Prigg v. Pennsylvania is Decided

*On this date in 1842, Prigg v. Pennsylvania was decided.  This was a United States Supreme Court case in which the court held that the federal Fugitive Slave Act (1793) precluded a Pennsylvania state law that prohibited Blacks from being taken from the free state of Pennsylvania into slavery. The Court overturned the conviction of slavecatcher Edward Prigg as a result.  

Occurring under the presidency of John Tyler, Prigg v. Pennsylvania weakened the enforcement mechanisms of the 1973 Fugitive Slave Act by allowing states to forbid their officials from cooperating in the return of fugitive slaves. But, by asserting federal government authority and responsibility over the area of fugitive slave return, it set the stage for future more stringent laws that would bypass individual state decisions about slavery.
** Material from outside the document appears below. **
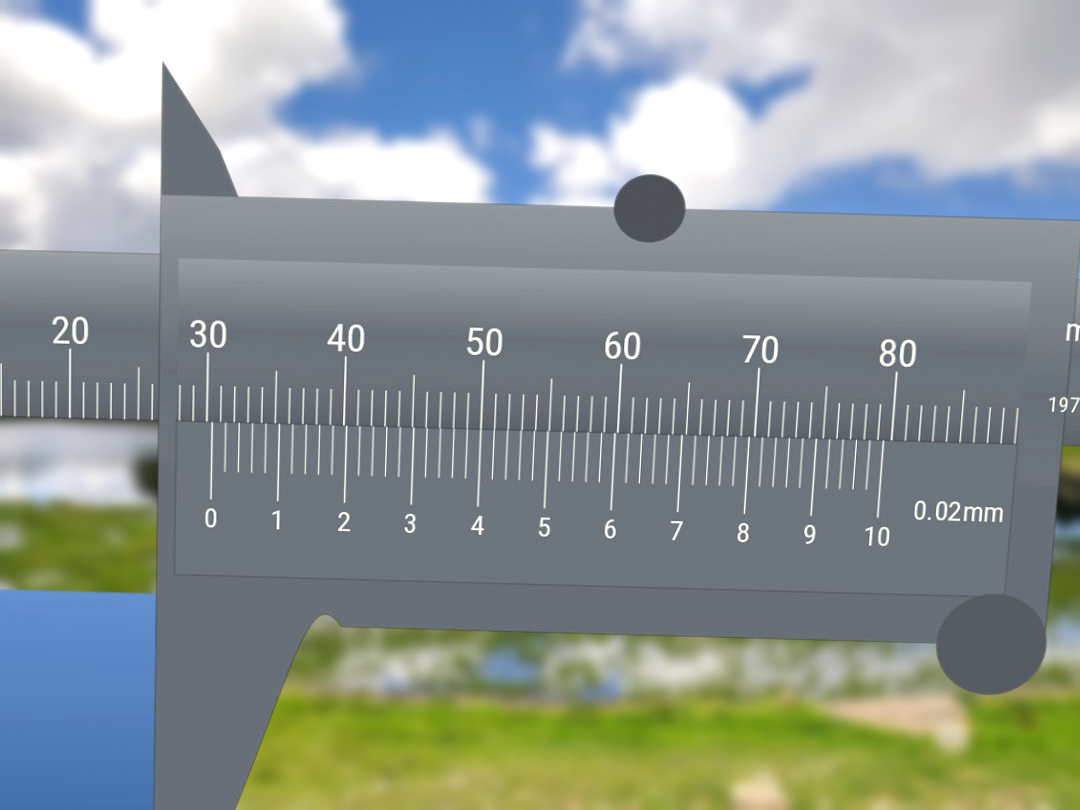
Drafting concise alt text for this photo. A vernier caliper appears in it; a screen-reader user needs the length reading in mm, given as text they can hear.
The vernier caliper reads 30.4 mm
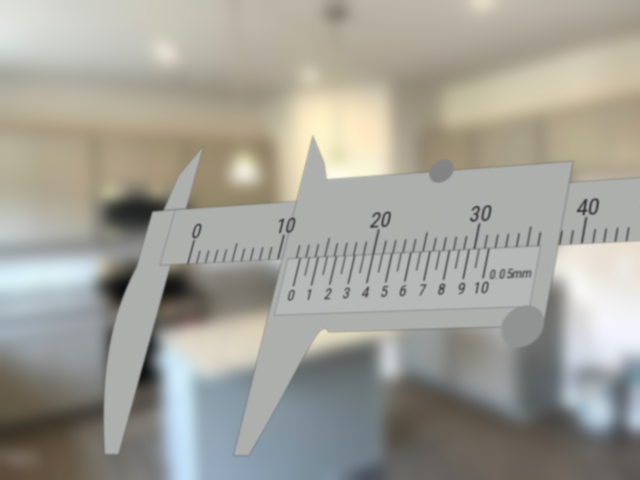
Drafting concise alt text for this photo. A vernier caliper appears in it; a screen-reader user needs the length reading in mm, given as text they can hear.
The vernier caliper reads 12.4 mm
(Northern states by this time had abolished slavery, and most prohibited slaveowners from bringing slaves to their states, saying they would be considered free if brought into the state.) Later, the Fugitive Slave Law of 1850 (part of the Compromise of 1850) required even free states to support the capture and return of fugitive slaves with their law enforcement, increasing penalties for non-compliance.  Also, by refusing to take judicial notice of the problem of free blacks being kidnapped in free states and sold into slavery, the Prigg decision established an implicit precedent that blacks were entitled to fewer procedural protections than whites.